Q: Can I use a different type of meat instead of pork?
A: Yes, you can substitute pork with chicken or beef strips.
Q: Is it necessary to use small green vegetables, or can I use other vegetables?
A: You can use other vegetables of your choice, like broccoli or bell peppers.
Q: Can I skip the spicy elements if I don’t like spicy food?
A: Absolutely, you can adjust the spice level to your preference or omit the chili peppers.
Q: How important is it to marinate the pork strips?
A: Marinating the pork strips helps in enhancing the flavor, but you can reduce the marination time if in a hurry.
Q: What type of rice cake should I use for this recipe?
A: Any kind of sliced rice cake suitable for stir-frying will work for this recipe.

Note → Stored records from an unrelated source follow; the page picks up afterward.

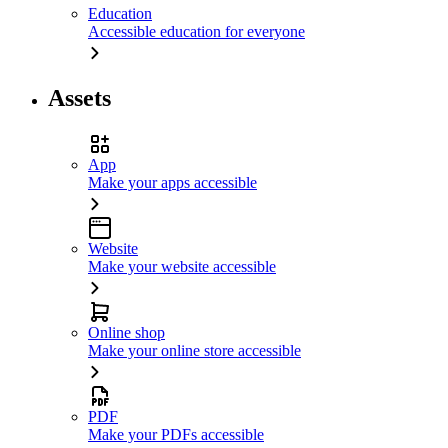
Education
Accessible education for everyone
Assets
App
Make your apps accessible
Website
Make your website accessible
Online shop
Make your online store accessible
PDF
Make your PDFs accessible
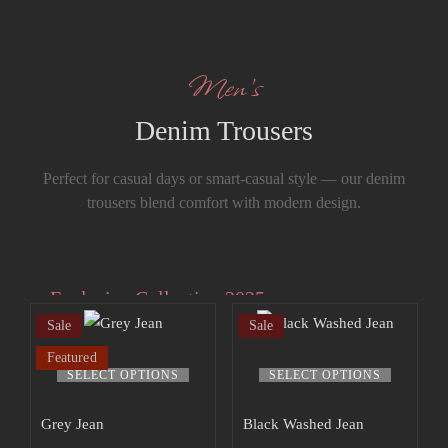
Men’s
Denim Trousers
Perfect for casual days or smart-casual style — our denim
trousers blend comfort with modern design.
Exclusive Collection 2025
Sale
Sale
Extra 15% off
Featured
the up to 70%
SELECT OPTIONS
SELECT OPTIONS
off sale!
Grey Jean
Black Washed Jean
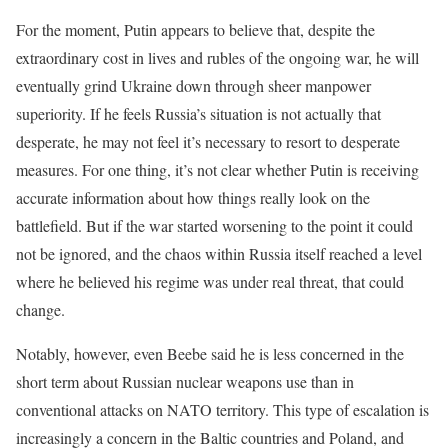
For the moment, Putin appears to believe that, despite the
extraordinary cost in lives and rubles of the ongoing war, he will
eventually grind Ukraine down through sheer manpower
superiority. If he feels Russia’s situation is not actually that
desperate, he may not feel it’s necessary to resort to desperate
measures. For one thing, it’s not clear whether Putin is receiving
accurate information about how things really look on the
battlefield. But if the war started worsening to the point it could
not be ignored, and the chaos within Russia itself reached a level
where he believed his regime was under real threat, that could
change.
Notably, however, even Beebe said he is less concerned in the
short term about Russian nuclear weapons use than in
conventional attacks on NATO territory. This type of escalation is
increasingly a concern in the Baltic countries and Poland, and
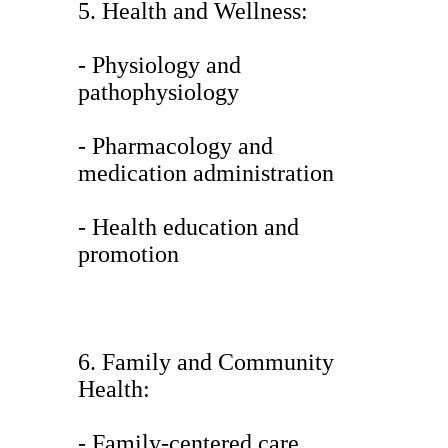
5. Health and Wellness:
- Physiology and
pathophysiology
- Pharmacology and
medication administration
- Health education and
promotion
6. Family and Community
Health:
- Family-centered care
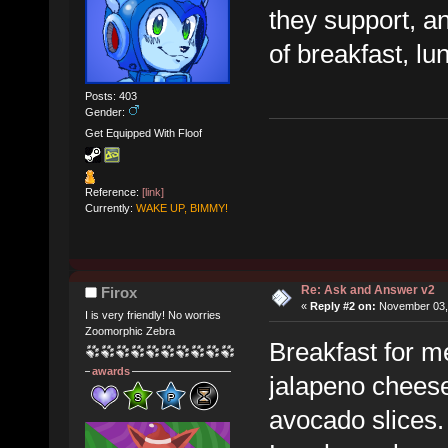
they support, and
of breakfast, lu
Posts: 403
Gender:
Get Equipped With Floof
Reference:
[link]
Currently:
WAKE UP, BIMMY!
Re: Ask and Answer v2
Firox
«
Reply #2 on:
November 03, 
I is very friendly! No worries
Zoomorphic Zebra
Breakfast for m
awards
jalapeno chees
avocado slices.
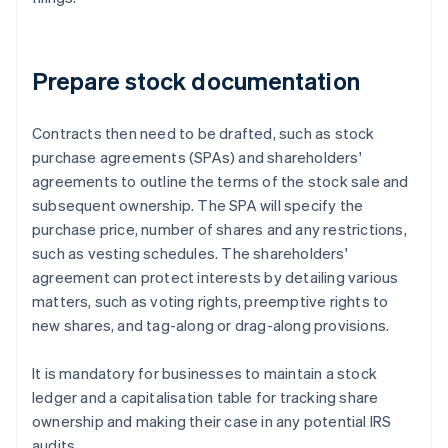
Prepare stock documentation
Contracts then need to be drafted, such as stock
purchase agreements (SPAs) and shareholders'
agreements to outline the terms of the stock sale and
subsequent ownership. The SPA will specify the
purchase price, number of shares and any restrictions,
such as vesting schedules. The shareholders'
agreement can protect interests by detailing various
matters, such as voting rights, preemptive rights to
new shares, and tag-along or drag-along provisions.
It is mandatory for businesses to maintain a stock
ledger and a capitalisation table for tracking share
ownership and making their case in any potential IRS
audits.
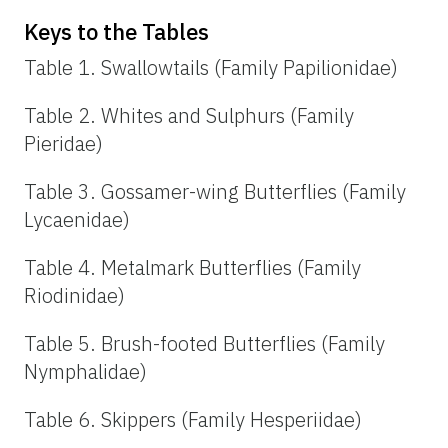
Keys to the Tables
Table 1. Swallowtails (Family Papilionidae)
Table 2. Whites and Sulphurs (Family
Pieridae)
Table 3. Gossamer-wing Butterflies (Family
Lycaenidae)
Table 4. Metalmark Butterflies (Family
Riodinidae)
Table 5. Brush-footed Butterflies (Family
Nymphalidae)
Table 6. Skippers (Family Hesperiidae)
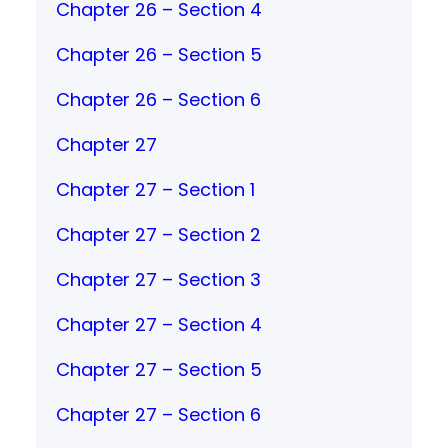
Chapter 26 – Section 4
Chapter 26 – Section 5
Chapter 26 – Section 6
Chapter 27
Chapter 27 – Section 1
Chapter 27 – Section 2
Chapter 27 – Section 3
Chapter 27 – Section 4
Chapter 27 – Section 5
Chapter 27 – Section 6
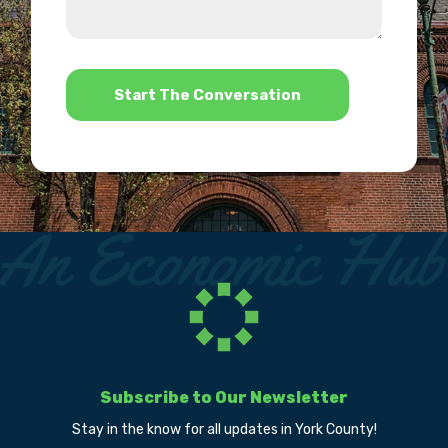
we
us?
help?
*
Subscribe to Our Newsletter
Stay in the know for all updates in York County!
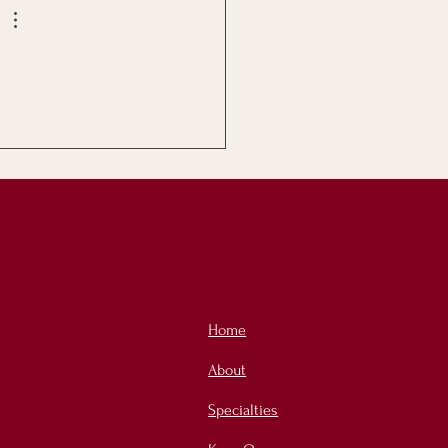
Home
About
Specialties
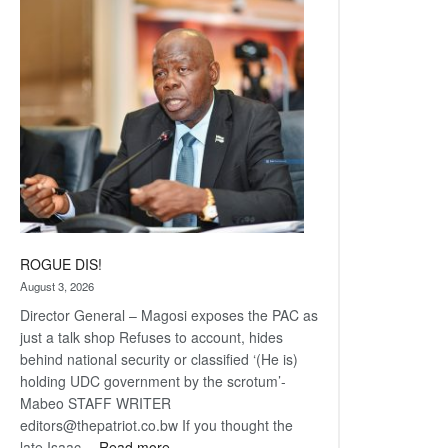
Railway
coming
ROGUE DIS!
August 3, 2026
Director General – Magosi exposes the PAC as
just a talk shop Refuses to account, hides
behind national security or classified ‘(He is)
holding UDC government by the scrotum’-
Mabeo STAFF WRITER
editors@thepatriot.co.bw If you thought the
:
late Isaac…
Read more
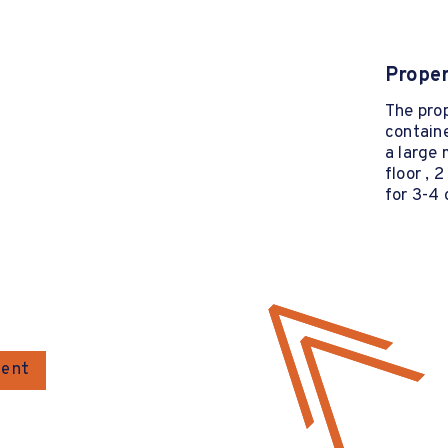
Proper
The pro
containe
a large 
floor , 
for 3-4 
gent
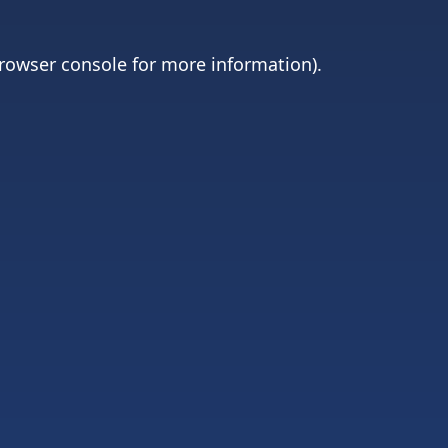
rowser console
for more information).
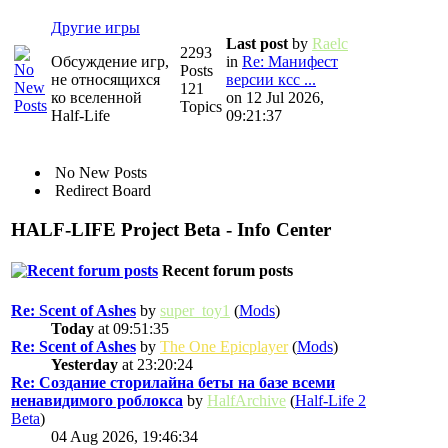
Другие игры
Last post
by
Raelc
2293
Обсуждение игр,
in
Re: Манифест
Posts
не относящихся
версии ксс ...
121
ко вселенной
on 12 Jul 2026,
Topics
Half-Life
09:21:37
No New Posts
Redirect Board
HALF-LIFE Project Beta - Info Center
Recent forum posts
Re: Scent of Ashes
by
super_toy1
(
Mods
)
Today
at 09:51:35
Re: Scent of Ashes
by
The One Epicplayer
(
Mods
)
Yesterday
at 23:20:24
Re: Создание сторилайна беты на базе всеми
ненавидимого роблокса
by
HalfArchive
(
Half-Life 2
Beta
)
04 Aug 2026, 19:46:34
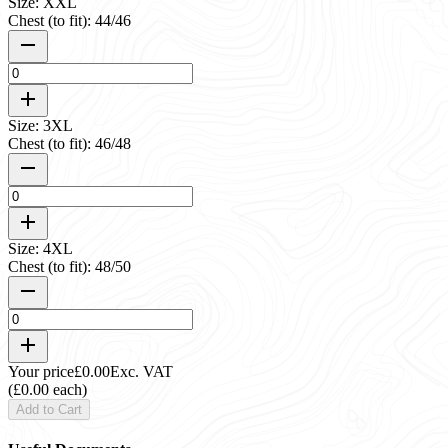
Size: XXL
Chest (to fit): 44/46
Size: 3XL
Chest (to fit): 46/48
Size: 4XL
Chest (to fit): 48/50
Your price
£0.00
Exc. VAT
(£0.00 each)
Add to Cart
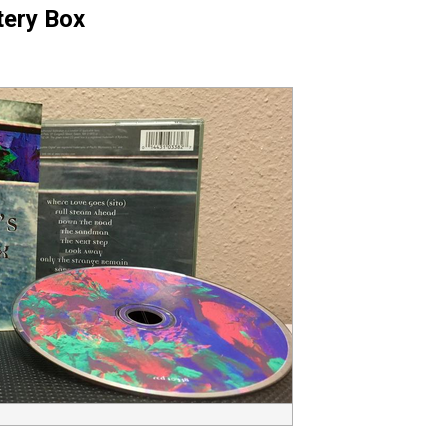
tery Box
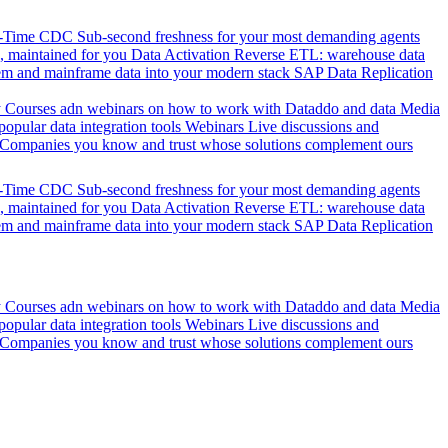
l-Time CDC
Sub-second freshness for your most demanding agents
 maintained for you
Data Activation
Reverse ETL: warehouse data
em and mainframe data into your modern stack
SAP Data Replication
y
Courses adn webinars on how to work with Dataddo and data
Media
pular data integration tools
Webinars
Live discussions and
Companies you know and trust whose solutions complement ours
l-Time CDC
Sub-second freshness for your most demanding agents
 maintained for you
Data Activation
Reverse ETL: warehouse data
em and mainframe data into your modern stack
SAP Data Replication
y
Courses adn webinars on how to work with Dataddo and data
Media
pular data integration tools
Webinars
Live discussions and
Companies you know and trust whose solutions complement ours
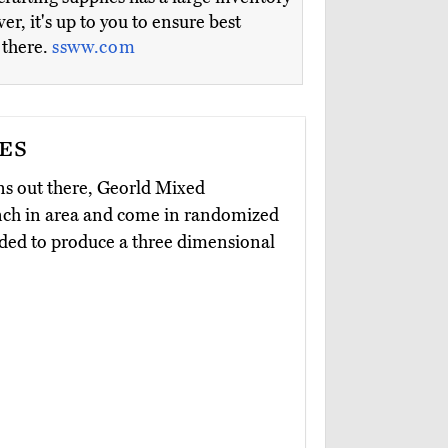
r, it's up to you to ensure best
 there.
ssww.com
es
ns out there, Georld Mixed
inch in area and come in randomized
olded to produce a three dimensional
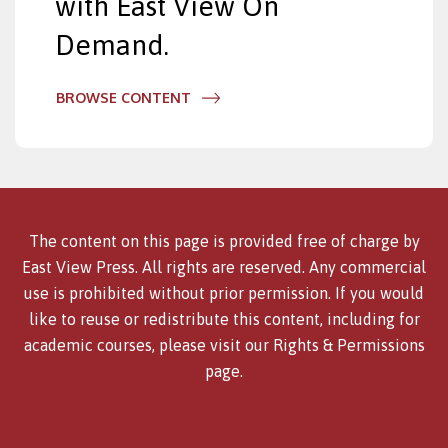
with East View On
Demand.
BROWSE CONTENT
The content on this page is provided free of charge by
East View Press. All rights are reserved. Any commercial
use is prohibited without prior permission. If you would
like to reuse or redistribute this content, including for
academic courses, please visit our
Rights & Permissions
page.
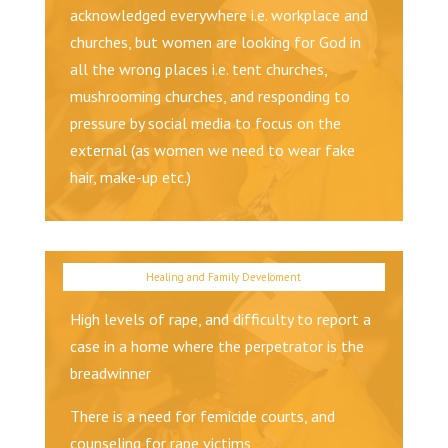
acknowledged everywhere i.e. workplace and
churches, but women are looking for God in
all the wrong places i.e. tent churches,
mushrooming churches, and responding to
pressure by social media to focus on the
external (as women we need to wear fake
hair, make-up etc.)
High levels of rape, and difficulty to report a
case in a home where the perpetrator is the
breadwinner
There is a need for femicide courts, and
counseling for rape victims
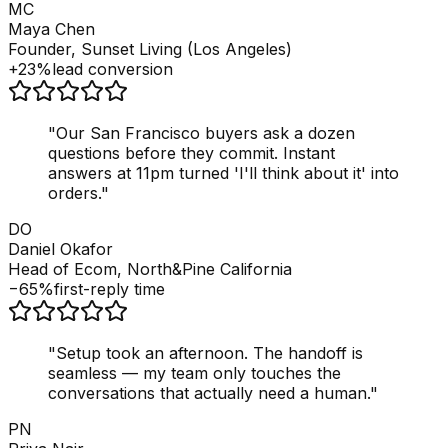
MC
Maya Chen
Founder, Sunset Living (Los Angeles)
+23%
lead conversion
"
Our San Francisco buyers ask a dozen
questions before they commit. Instant
answers at 11pm turned 'I'll think about it' into
orders.
"
DO
Daniel Okafor
Head of Ecom, North&Pine California
−65%
first-reply time
"
Setup took an afternoon. The handoff is
seamless — my team only touches the
conversations that actually need a human.
"
PN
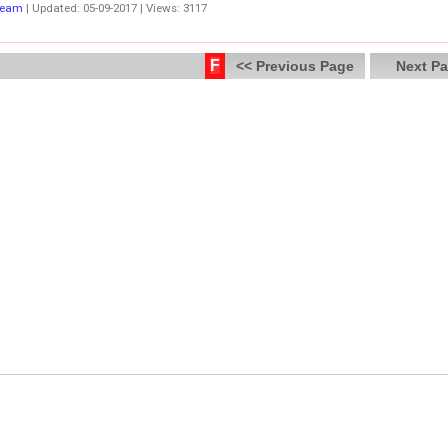
Team
| Updated: 05-09-2017 | Views: 3117
F
<< Previous Page
Next Pa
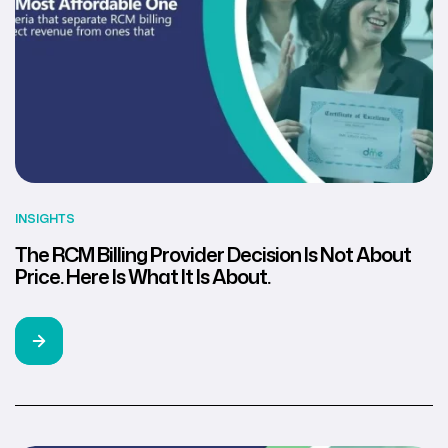
INSIGHTS
The RCM Billing Provider Decision Is Not About
Price. Here Is What It Is About.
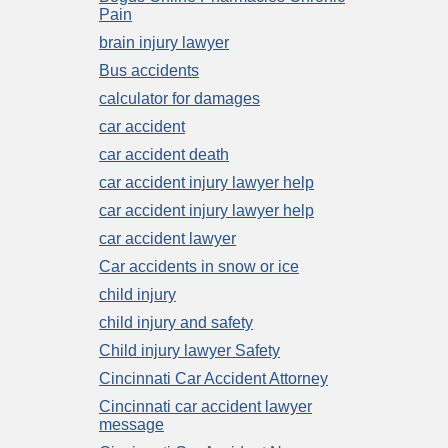
Pain
brain injury lawyer
Bus accidents
calculator for damages
car accident
car accident death
car accident injury lawyer help
car accident injury lawyer help
car accident lawyer
Car accidents in snow or ice
child injury
child injury and safety
Child injury lawyer Safety
Cincinnati Car Accident Attorney
Cincinnati car accident lawyer
message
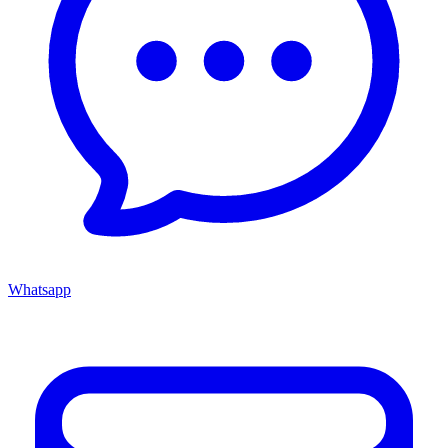
Whatsapp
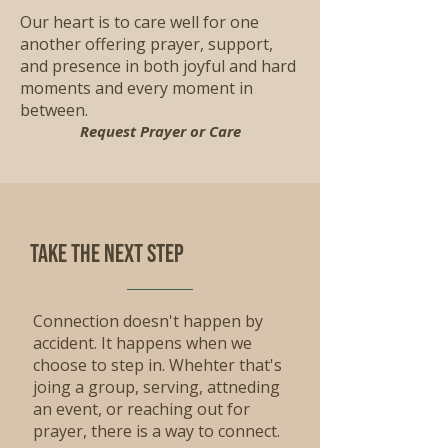
Our heart is to care well for one
another offering prayer, support,
and presence in both joyful and hard
moments and every moment in
between.
Request Prayer or Care
Take the Next step
Connection doesn't happen by
accident. It happens when we
choose to step in. Whehter that's
joing a group, serving, attneding
an event, or reaching out for
prayer, there is a way to connect.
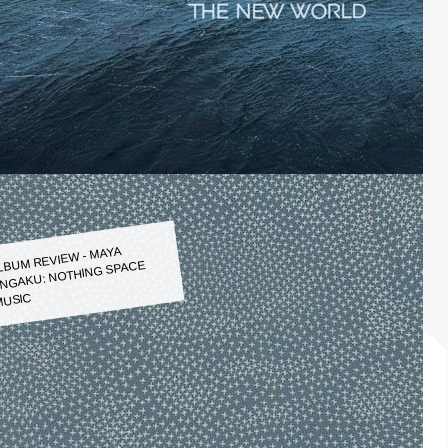
LBUM REVIEW - MAYA
NGAKU: NOTHING SPACE
USIC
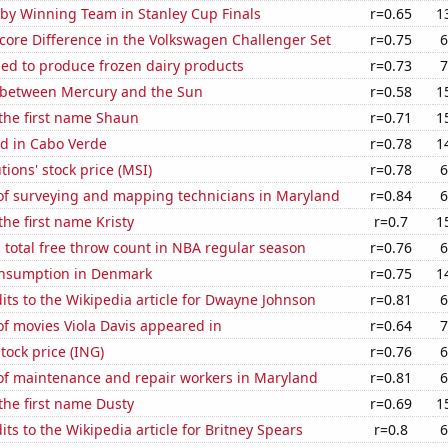
 by Winning Team in Stanley Cup Finals
r=0.65
1
core Difference in the Volkswagen Challenger Set
r=0.75
6
sed to produce frozen dairy products
r=0.73
7
 between Mercury and the Sun
r=0.58
1
 the first name Shaun
r=0.71
1
d in Cabo Verde
r=0.78
1
tions' stock price (MSI)
r=0.78
6
f surveying and mapping technicians in Maryland
r=0.84
6
the first name Kristy
r=0.7
1
 total free throw count in NBA regular season
r=0.76
6
nsumption in Denmark
r=0.75
1
ts to the Wikipedia article for Dwayne Johnson
r=0.81
6
f movies Viola Davis appeared in
r=0.64
7
tock price (ING)
r=0.76
6
f maintenance and repair workers in Maryland
r=0.81
6
 the first name Dusty
r=0.69
1
ts to the Wikipedia article for Britney Spears
r=0.8
6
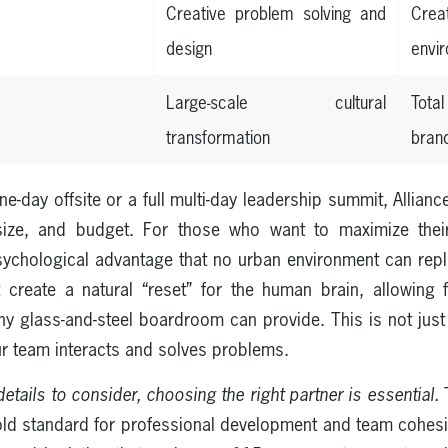
Creative problem solving and
Crea
design
envi
Large-scale cultural
Tot
transformation
bran
e-day offsite or a full multi-day leadership summit, Allia
ize, and budget. For those who want to maximize their
chological advantage that no urban environment can repli
t create a natural “reset” for the human brain, allowin
ny glass-and-steel boardroom can provide. This is not just 
ur team interacts and solves problems.
etails to consider, choosing the right partner is essential.
T
old standard for professional development and team cohe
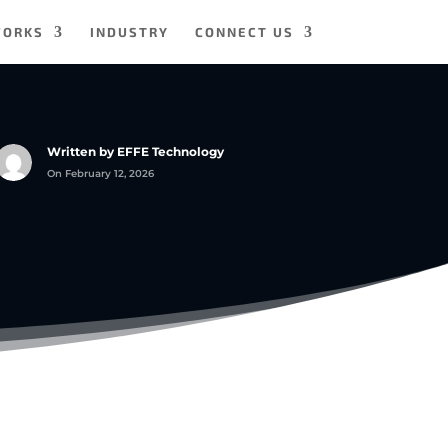
WORKS
INDUSTRY
CONNECT US
Written by EFFE Technology
On February 12, 2026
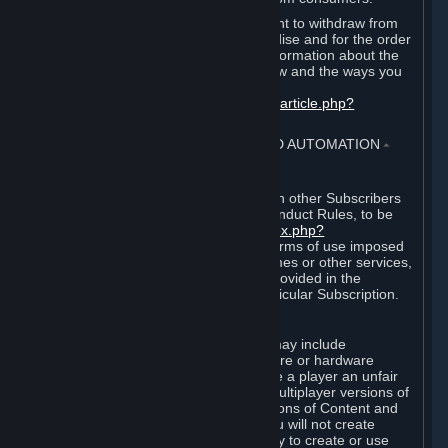
EU and UK law provides a statutory right to withdraw from
certain contracts for physical merchandise and for the order
of digital content. You can find more information about the
extent of your statutory right to withdraw and the ways you
can exercise it on this page:
https://support.steampowered.com/kb_article.php?
ref=8620-QYAL-4516
.
4. ONLINE CONDUCT, CHEATING AND AUTOMATION
⏶
A. Online Conduct
Your online conduct and interaction with other Subscribers
must comply with the Steam Online Conduct Rules, to be
found at
http://steampowered.com/index.php?
area=online_conduct
. Depending on terms of use imposed
by third parties who host particular games or other services,
additional requirements may also be provided in the
Subscription Terms applicable to a particular Subscription.
B. Cheating
Steam and the Content and Services may include
functionality designed to identify software or hardware
processes or functionality that may give a player an unfair
competitive advantage when playing multiplayer versions of
any Content and Services or modifications of Content and
Services ("Cheats"). You agree that you will not create
Cheats or assist third parties in any way to create or use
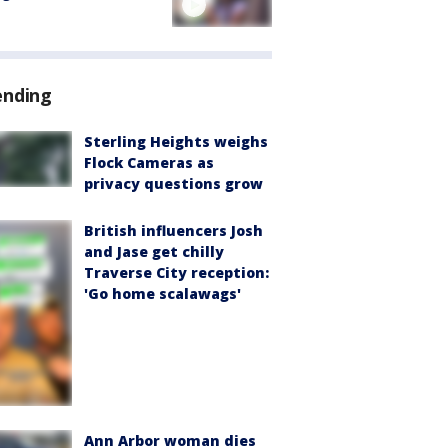
ending
Sterling Heights weighs
Flock Cameras as
privacy questions grow
British influencers Josh
and Jase get chilly
Traverse City reception:
'Go home scalawags'
Ann Arbor woman dies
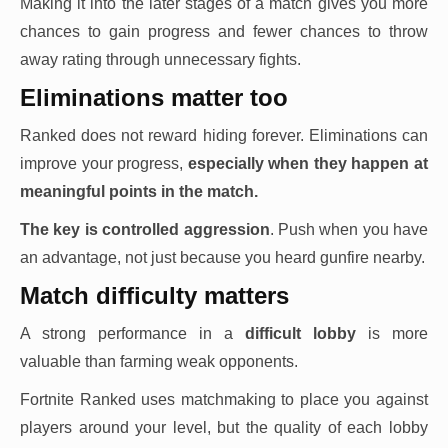
Making it into the later stages of a match gives you more
chances to gain progress and fewer chances to throw
away rating through unnecessary fights.
Eliminations matter too
Ranked does not reward hiding forever. Eliminations can
improve your progress,
especially when they happen at
meaningful points in the match.
The key is controlled aggression
. Push when you have
an advantage, not just because you heard gunfire nearby.
Match difficulty matters
A strong performance in a
difficult lobby
is more
valuable than farming weak opponents.
Fortnite Ranked uses matchmaking to place you against
players around your level, but the quality of each lobby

Stir-Fried Rice Cake with Pork Strips and Egg
Notes
- Pork loin (sliced into strips): 100g
- Egg: 1
- Rice cake: 200g
- Small green vegetables: as needed
- Spring onion and ginger: as needed
- Small chili peppers: 5
- Soy sauce: for marinating and seasoning
- Oyster sauce: 1 tablespoon
- Salt: 1/2 teaspoon
- Cooking oil: for frying
- Prepare the ingredients: slice the pork into thin strips, wash the green vegetables, chop the chili peppers, and julienne the ginger.
- Marinate pork strips with soy sauce and let sit for 10 minutes.
- Boil water with a spoonful of cooking oil, then cook the rice cakes until they float. Remove and set aside.
- Heat oil in a pan, scramble the egg until set, and remove from the pan.
- In the same pan, stir-fry the pork strips until they change color.
- Add chopped chili and ginger, stir-frying until fragrant.
- Add green vegetables, scrambled egg, and rice cakes to the pan.
- Season with soy sauce, oyster sauce, and salt, then stir-fry everything together until well mixed.
- Serve hot.
- This dish is high in protein from pork and egg.
- Contains carbohydrates from rice cakes.
- Green vegetables provide dietary fiber and vitamins.
- Adjusting the amount of oil and salt can make it healthier.